Before successive failed provincial Liberal leaders that have included Ryan Bater, David Karwacki, Jim Melenchuk, Lynda Haverstock, Ralph Goodale, Ted Malone and Davey Steuart, there was a successful Liberal government.
It was elected 50 years ago under leader Ross Thatcher in the aftermath of the great Medicare fight and would serve two terms before losing power in 1971.
But even before that election 50 years that ended the 20-year run of the Tommy Douglas/Woodrow Lloyd administration, there was what was affectionately known as the "Liberal L". It was the rural seats along the Alberta and U.S. borders dominated by Liberal candidates even at a time when the CCF-NDP was still very successful in rural Saskatchewan.
Of course, much has changed in the past 50 years although maybe not everything. That Thatcher Liberal government is long gone and so are the Liberals - first, supplanted by Progressive Conservatives and now merged into the Saskatchewan Party.
But back then long before the second and even first federal Liberal leader named Trudeau, Liberals in Saskatchewan represented a very different brand of politics. It was a more right-wing brand inherited from its roots of Premiers Jimmy Gardiner and Walter Scott that so dominated the first 40 years of Saskatchewan politics.
These Liberals were perfectly comfortable in the oil-ranching-farming country along both borders. Even today, it is still considered the area of the province still considered today as the most right-wing and anti-NDP.
So what does this history lesson have to do with today's politics, you may ask? Well, it actually has a lot to do with where we are at today.
It may be 50 years since that last Liberal government was first elected, but it's also 50 years since the end of the Tommy Douglas era. In other words, the age of the CCF-NDP being the natural governing party of Saskatchewan is long over and has been over for some time.

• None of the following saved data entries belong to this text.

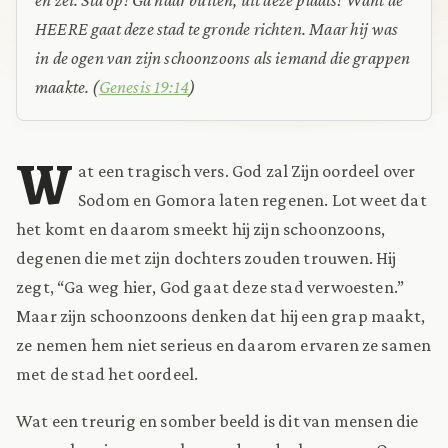
HEERE gaat deze stad te gronde richten. Maar hij was
in de ogen van zijn schoonzoons als iemand die grappen
maakte.
(
Genesis 19:14
)
W
at een tragisch vers. God zal Zijn oordeel over
Sodom en Gomora laten regenen. Lot weet dat
het komt en daarom smeekt hij zijn schoonzoons,
degenen die met zijn dochters zouden trouwen. Hij
zegt, “Ga weg hier, God gaat deze stad verwoesten.”
Maar zijn schoonzoons denken dat hij een grap maakt,
ze nemen hem niet serieus en daarom ervaren ze samen
met de stad het oordeel.
Wat een treurig en somber beeld is dit van mensen die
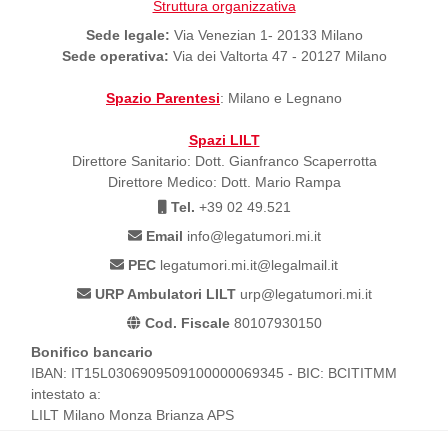
Struttura organizzativa
Sede legale:
Via Venezian 1- 20133 Milano
Sede operativa:
Via dei Valtorta 47 - 20127 Milano
Spazio Parentesi
: Milano e Legnano
Spazi LILT
Direttore Sanitario: Dott. Gianfranco Scaperrotta
Direttore Medico: Dott. Mario Rampa
Tel.
+39 02 49.521
Email
info@legatumori.mi.it
PEC
legatumori.mi.it@legalmail.it
URP Ambulatori LILT
urp@legatumori.mi.it
Cod. Fiscale
80107930150
Bonifico bancario
IBAN: IT15L0306909509100000069345 - BIC: BCITITMM
intestato a:
LILT Milano Monza Brianza APS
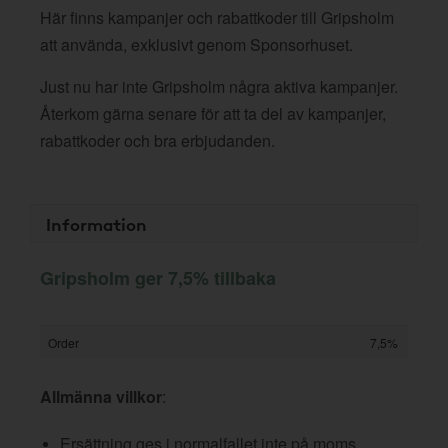
Här finns kampanjer och rabattkoder till Gripsholm
att använda, exklusivt genom Sponsorhuset.
Just nu har inte Gripsholm några aktiva kampanjer.
Återkom gärna senare för att ta del av kampanjer,
rabattkoder och bra erbjudanden.
Information
Gripsholm ger 7,5% tillbaka
Order
7,5%
Allmänna villkor
:
Ersättning ges i normalfallet inte på moms,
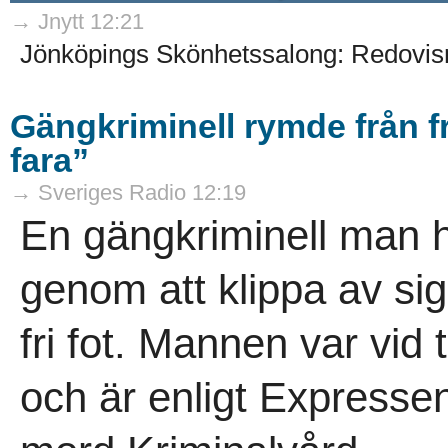
→ Jnytt 12:21
Jönköpings Skönhetssalong: Redovisn
Gängkriminell rymde från f
fara”
→ Sveriges Radio 12:19
En gängkriminell man h
genom att klippa av sig
fri fot. Mannen var vid til
och är enligt Expresse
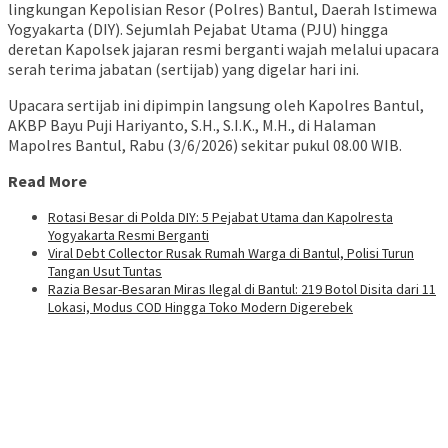
lingkungan Kepolisian Resor (Polres) Bantul, Daerah Istimewa
Yogyakarta (DIY). Sejumlah Pejabat Utama (PJU) hingga
deretan Kapolsek jajaran resmi berganti wajah melalui upacara
serah terima jabatan (sertijab) yang digelar hari ini.
Upacara sertijab ini dipimpin langsung oleh Kapolres Bantul,
AKBP Bayu Puji Hariyanto, S.H., S.I.K., M.H., di Halaman
Mapolres Bantul, Rabu (3/6/2026) sekitar pukul 08.00 WIB.
Read More
Rotasi Besar di Polda DIY: 5 Pejabat Utama dan Kapolresta
Yogyakarta Resmi Berganti
Viral Debt Collector Rusak Rumah Warga di Bantul, Polisi Turun
Tangan Usut Tuntas
Razia Besar-Besaran Miras Ilegal di Bantul: 219 Botol Disita dari 11
Lokasi, Modus COD Hingga Toko Modern Digerebek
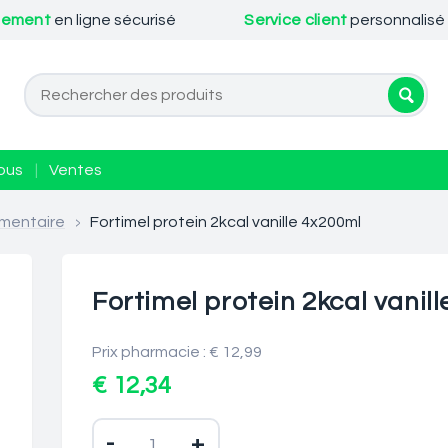
iement
en ligne sécurisé
Service client
personnalisé
ous
|
Ventes
mentaire
>
Fortimel protein 2kcal vanille 4x200ml
Fortimel protein 2kcal vanil
Prix pharmacie : € 12,99
€ 12,34
-
+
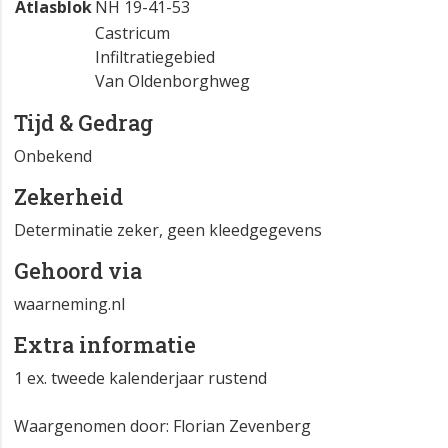
Atlasblok
NH 19-41-53
Castricum
Infiltratiegebied
Van Oldenborghweg
Tijd & Gedrag
Onbekend
Zekerheid
Determinatie zeker, geen kleedgegevens
Gehoord via
waarneming.nl
Extra informatie
1 ex. tweede kalenderjaar rustend
Waargenomen door: Florian Zevenberg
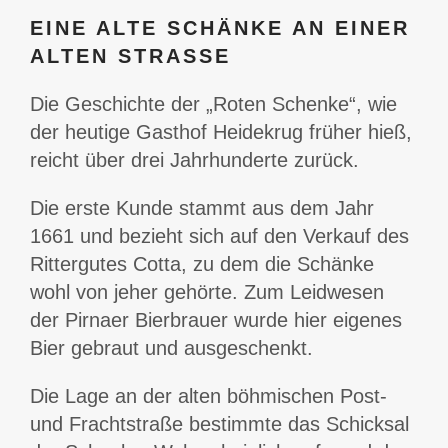
EINE ALTE SCHÄNKE AN EINER
ALTEN STRASSE
Die Geschichte der „Roten Schenke“, wie
der heutige Gasthof Heidekrug früher hieß,
reicht über drei Jahrhunderte zurück.
Die erste Kunde stammt aus dem Jahr
1661 und bezieht sich auf den Verkauf des
Rittergutes Cotta, zu dem die Schänke
wohl von jeher gehörte. Zum Leidwesen
der Pirnaer Bierbrauer wurde hier eigenes
Bier gebraut und ausgeschenkt.
Die Lage an der alten böhmischen Post-
und Frachtstraße bestimmte das Schicksal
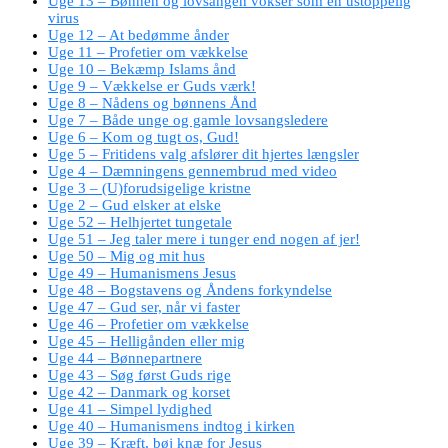
Uge 13 – Bønnen og lovsangen vokser som en ustoppelig
virus
Uge 12 – At bedømme ånder
Uge 11 – Profetier om vækkelse
Uge 10 – Bekæmp Islams ånd
Uge 9 – Vækkelse er Guds værk!
Uge 8 – Nådens og bønnens Ånd
Uge 7 – Både unge og gamle lovsangsledere
Uge 6 – Kom og tugt os, Gud!
Uge 5 – Fritidens valg afslører dit hjertes længsler
Uge 4 – Dæmningens gennembrud med video
Uge 3 – (U)forudsigelige kristne
Uge 2 – Gud elsker at elske
Uge 52 – Helhjertet tungetale
Uge 51 – Jeg taler mere i tunger end nogen af jer!
Uge 50 – Mig og mit hus
Uge 49 – Humanismens Jesus
Uge 48 – Bogstavens og Åndens forkyndelse
Uge 47 – Gud ser, når vi faster
Uge 46 – Profetier om vækkelse
Uge 45 – Helligånden eller mig
Uge 44 – Bønnepartnere
Uge 43 – Søg først Guds rige
Uge 42 – Danmark og korset
Uge 41 – Simpel lydighed
Uge 40 – Humanismens indtog i kirken
Uge 39 – Kræft, bøj knæ for Jesus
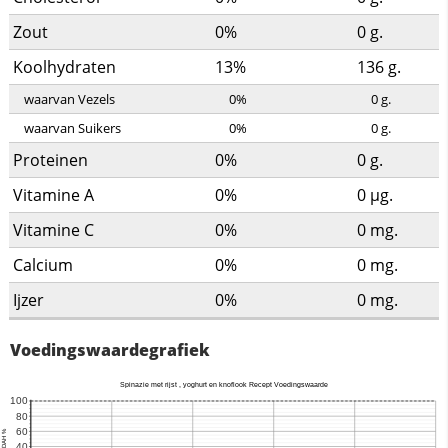
Zout
0%
0
g.
Koolhydraten
13%
136
g.
waarvan Vezels
0%
0
g.
waarvan Suikers
0%
0
g.
Proteinen
0%
0
g.
Vitamine A
0%
0
µg.
Vitamine C
0%
0
mg.
Calcium
0%
0
mg.
Ijzer
0%
0
mg.
Voedingswaardegrafiek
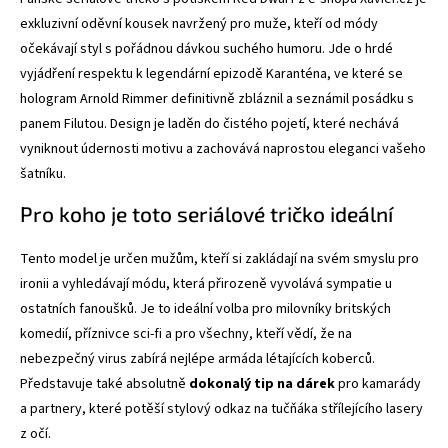
exkluzivní oděvní kousek navržený pro muže, kteří od módy
očekávají styl s pořádnou dávkou suchého humoru. Jde o hrdé
vyjádření respektu k legendární epizodě Karanténa, ve které se
hologram Arnold Rimmer definitivně zbláznil a seznámil posádku s
panem Filutou. Design je laděn do čistého pojetí, které nechává
vyniknout údernosti motivu a zachovává naprostou eleganci vašeho
šatníku.
Pro koho je toto seriálové tričko ideální
Tento model je určen mužům, kteří si zakládají na svém smyslu pro
ironii a vyhledávají módu, která přirozeně vyvolává sympatie u
ostatních fanoušků. Je to ideální volba pro milovníky britských
komedií, příznivce sci-fi a pro všechny, kteří vědí, že na
nebezpečný virus zabírá nejlépe armáda létajících koberců.
Představuje také absolutně
dokonalý tip na dárek
pro kamarády
a partnery, které potěší stylový odkaz na tučňáka střílejícího lasery
z očí.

Admittedly, we have had NDP governments in 27 of the last 50 years - largely due to the fall-out from the incompetence and corruption of the Grant Devine Progressive Conservatives and fact that the PCs and Liberals tended to split the right-of-centre vote prior to the arrival of the Saskatchewan Party.
But you look at Saskatchewan governance since the turn of the millennium and forward to the high likelihood of Premier Brad Wall's government winning the next election, the tide has certainly shifted away from the NDP. As of the last election when the NDP struggled to win nine seats (none of which were in rural Saskatchewan), it no longer is much of a force in urban Saskatchewan today, either.
And if you have ever wondered when the tide really started to turn, look no further than that Thatcher election 50 years ago and the old Liberal L.
While the NDP certainly held strong under Allan Blakeney in the 1970s and the Roy Romanow/Lorne Calvert government of the 1990s, the area of resistance was always in that Liberal L.
It was in places like Weyburn in the 1970s where the resistance to NDP philosophy and policies took the form of the establishment of the Weyburn Inland Terminal - the first of its kind that was owned and operated by farmer shareholders.
It was the also in communities along both borders where the Romanow government's closure of rural hospitals was most bitterly opposed. And it was in this area where we often saw the greatest opposition to the education taxes on farmland.
While that opposition to the NDP approach has now spread throughout rural Saskatchewan and even into the cities, it is important to note where it all started.
Murray Mandryk has been covering provincial politics for over 22 years.